Coldplay visita Ronaldo e põe o Corinthians na mídia internacional
Ronaldo não é apenas um jogador de futebol para o Corinthians. Ele atrai dinheiro, como pôde ser comprovado no milionários contrato de patrocínio com o Grupo Hypermarcas, que pagará R$ 38 milhões por temporada (são dois anos) para aparecer com três de seus produtos na camisa. É o maior acordo da história do futebol brasileiro.
Para chegar a essa cifra, um dos argumentos da diretoria de marketing foi o de que o Fenômeno gera retorno de mídia mundial. Nesta terça-feira, o parceiro percebeu o alcance globalizado. Conhecidos do craque desde 2005, quando se encontraram em Madri, três integrantes da banda inglesa Coldplay, que faria na noite desta terça um show para 60 mil pessoas no estádio do Morumbi, visitaram o Parque São Jorge pela manhã.

Coldplay ganha camisa do Corinthians (Foto: Contigo!)

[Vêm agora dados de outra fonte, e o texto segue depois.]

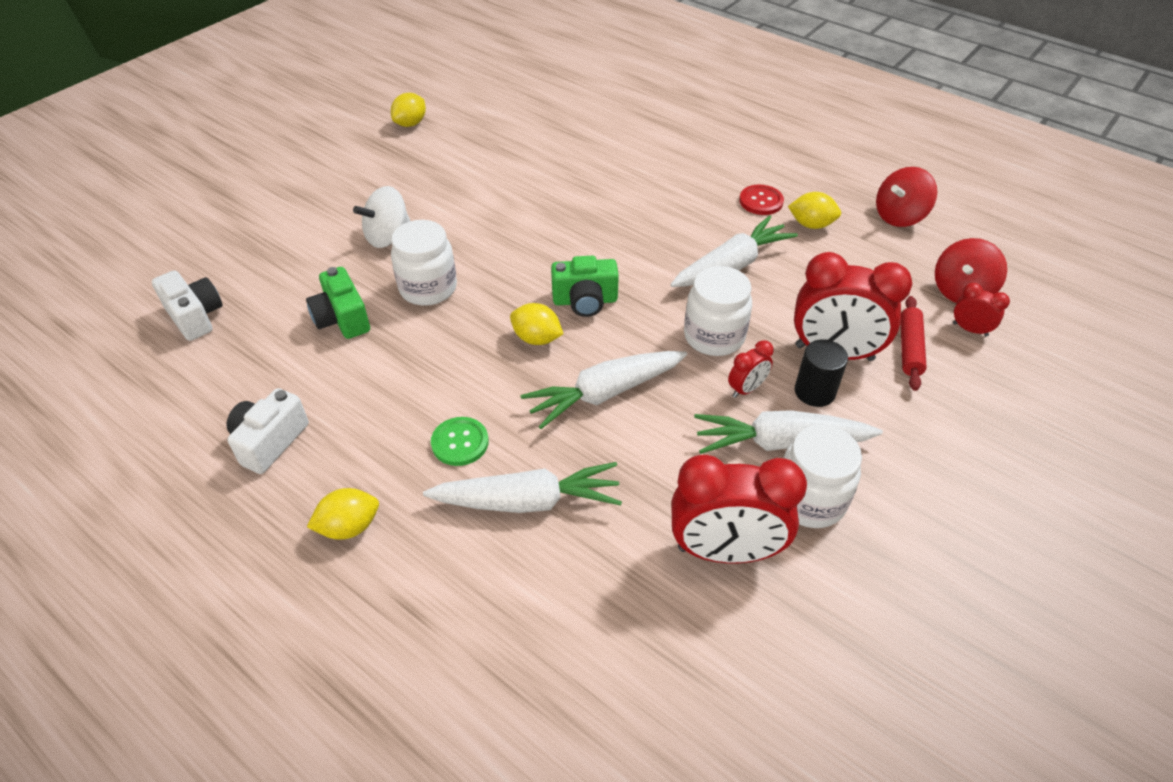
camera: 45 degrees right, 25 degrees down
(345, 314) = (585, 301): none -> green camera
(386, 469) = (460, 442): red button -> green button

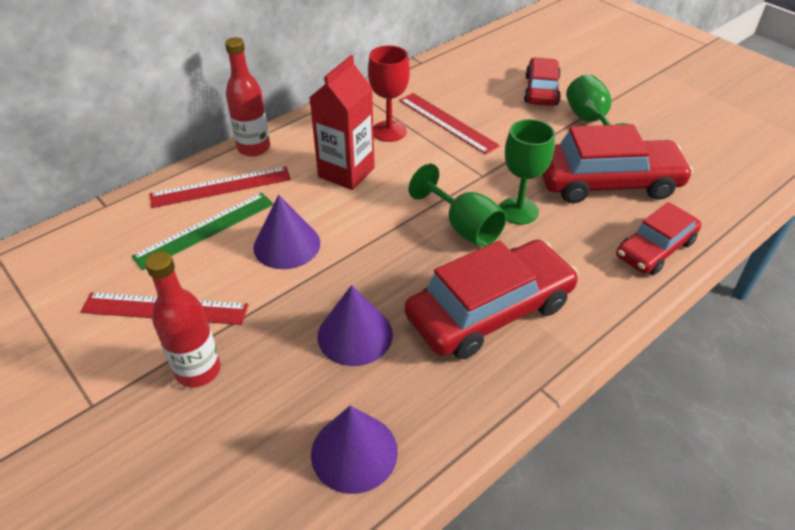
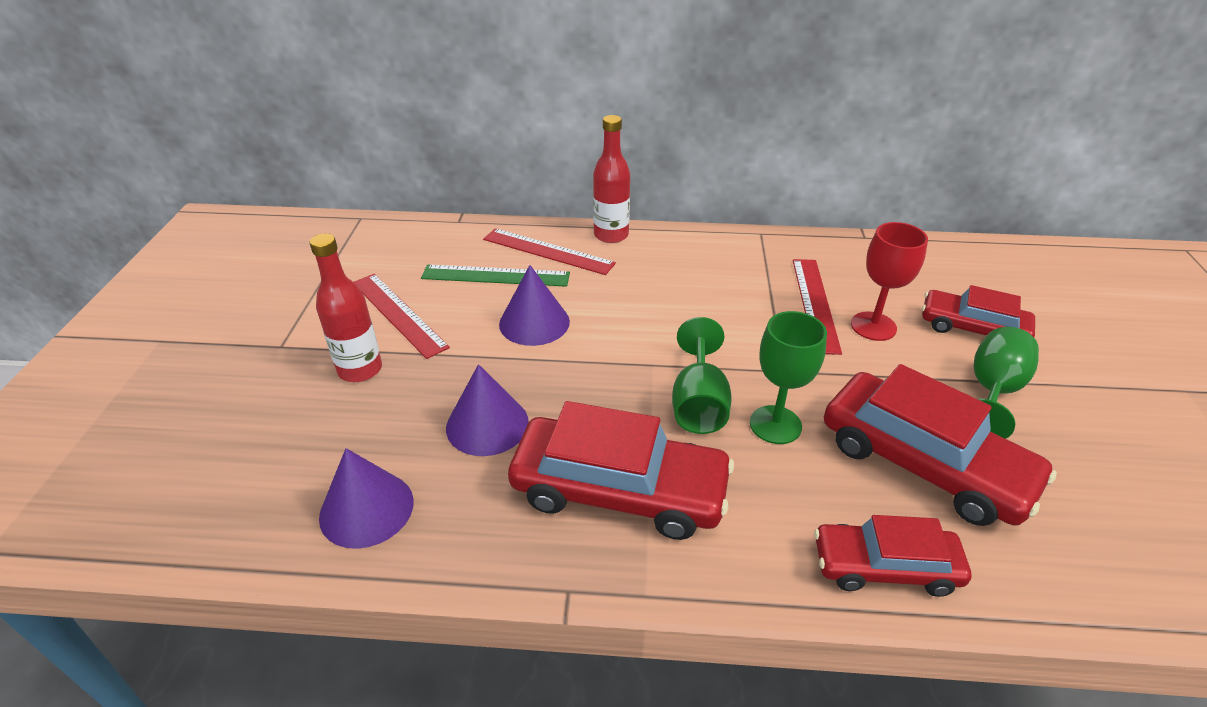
camera: 45 degrees right, 5 degrees down
(346, 172) = (658, 295): red carton -> none
(389, 131) = (745, 281): red goblet -> red goblet (873, 326)
(541, 90) = (972, 328): red car -> red car turned 120 degrees counterclockwise

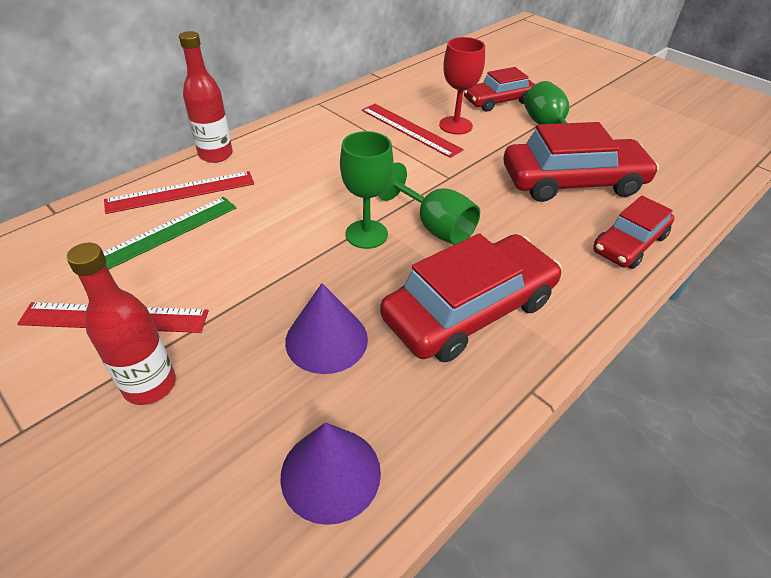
camera: 50 degrees left, 5 degrees up
(534, 322) = (250, 248): purple cone -> none
(775, 425) = (488, 210): green goblet -> green goblet (366, 234)

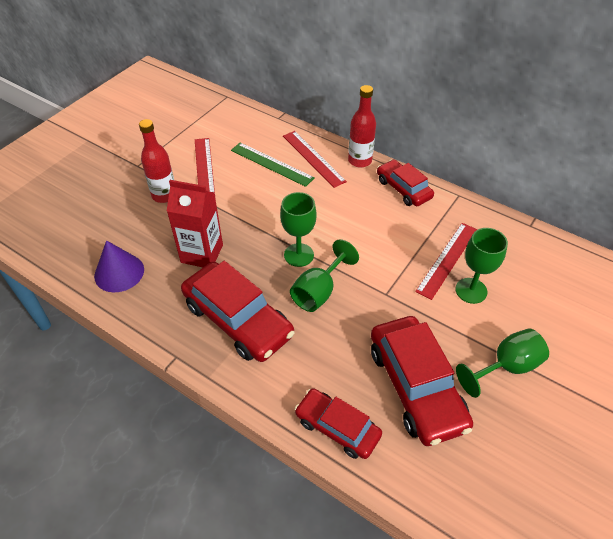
camera: 80 degrees right, 5 degrees up
(326, 340) = (202, 254): purple cone -> red carton
(455, 125) = (471, 290): red goblet -> green goblet
(498, 101) = (539, 321): red car -> red car (403, 189)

Imagens que rodaram o mundo, via internet, durante toda a tarde e com certeza estampariam também nesta quarta as páginas de conceituados jornais na Europa e até nos Estados Unidos.
O staff do Coldplay entrou diretamente em contato com a direção corintiana. A banda queria ver Ronaldo. No final da tarde de segunda, o próprio Fenômeno conversou com Chris Martin, vocalista e nome mais conhecido do grupo, para confirmar o convite. Não está especificado no contrato, mas é importante Ronaldo gerar fatos para que o nome dos patrocinadores seja divulgado no exterior. Ele tem direito a quase R$ 13 milhões do contrato com a Hypermarcas.
Martin acabou vetado e não pôde ir ao encontro para poupar sua voz – que poderia ser prejudicada com o frio e a garoa paulistana. Mas Jon Buckland (guitarra), Guy Berryman (baixo) e Will Champion (bateria) bateram bola com Ronaldo, William, Paulo André e Edu, fluentes em inglês – este último, por sinal, é ídolo de Berryman, torcedor do Arsenal, clube pelo qual o volante jogou.
Ronaldo conversou no gramado por algum tempo com Buckland, fã assumido do craque. Em 2005, quando se conheceram, Chris Martin contou que nunca havia visto o guitarrista sem fala na frente de uma pessoa. “Ele nem respirou quando encontrou Ronaldo”, disse Martin, na ocasião.
Os integrantes do Coldplay são fanáticos por futebol a ponto de adiar por uma hora um show, em 2007, para ver pela TV a Inglaterra vencer a inexpressiva Andorra por 2 a 0. No campo, Buckland, Berryman e Champion vestiam camisas do Corinthians, com seus nomes atrás, igual a dos jogadores.
ENCONTROS – Em maio do ano passado, Ronaldo já havia atraído a um treino corintiano no Parque Ecológico do Tietê o ator Hugh Jackman, conhecido por interpretar Wolverine no cinema. Jackman ganhou uma camisa com um X, marca do personagem, nas costas. Em novembro, teve um encontro com Shimon Peres, presidente de Israel, quando também o presenteou com uma camisa com o nome do político em destaque. “É uma parceria (Ronaldo e Corinthians) de sucesso. Está provado”, disse o diretor de marketing, Luís Paulo Rosenberg.
SEM OBA-OBA – Além do bate bola com integrantes do Coldplay, um caminhão invadiu o Parque São Jorge nesta terça. É o veículo corintiano que será usado na Fórmula Truck. Trata-se de uma iniciativa do departamento de marketing, que no começo do ano viu Mano Menezes reclamar de alguns projetos – como amistosos em meio à Libertadores.
Nesta terça, o treinador até brincou com as presenças dos músicos e do caminhão pouco minutos depois de encerrar um treino “O ronco (do caminhão) foi forte, impressiona. Mas não teve festa nenhuma aqui, não. Foi só um evento”, disse Mano.
Ele garantiu não ser fã do Coldplay e que a seriedade para a disputa do Campeonato Paulista e da Copa Libertadores continua a mesma do início do ano. “Parcerias como essas são importantes financeiramente para o clube. Mas aqui no futebol temos de deixar tudo isso de lado e nos concentrar no trabalho. E podem ter certeza de que os jogadores estão focados nas próximas partidas”.
Ronaldo às vezes precisa perder algum treino para gravar comerciais. Mano autoriza sem problema porque sabe que o acordo do Fenômeno com o Corinthians é, antes de tudo, comercial. O treinador garante que isso não atrapalha a preparação do camisa 9 para a temporada.
O que Mano mais teme não é o “oba-oba” de eventos, mas a pressão que a torcida exerce sobre o time para vencer a Libertadores. A semana passada assustou porque a estreia contra o Racing uruguaio já era considerada como uma final.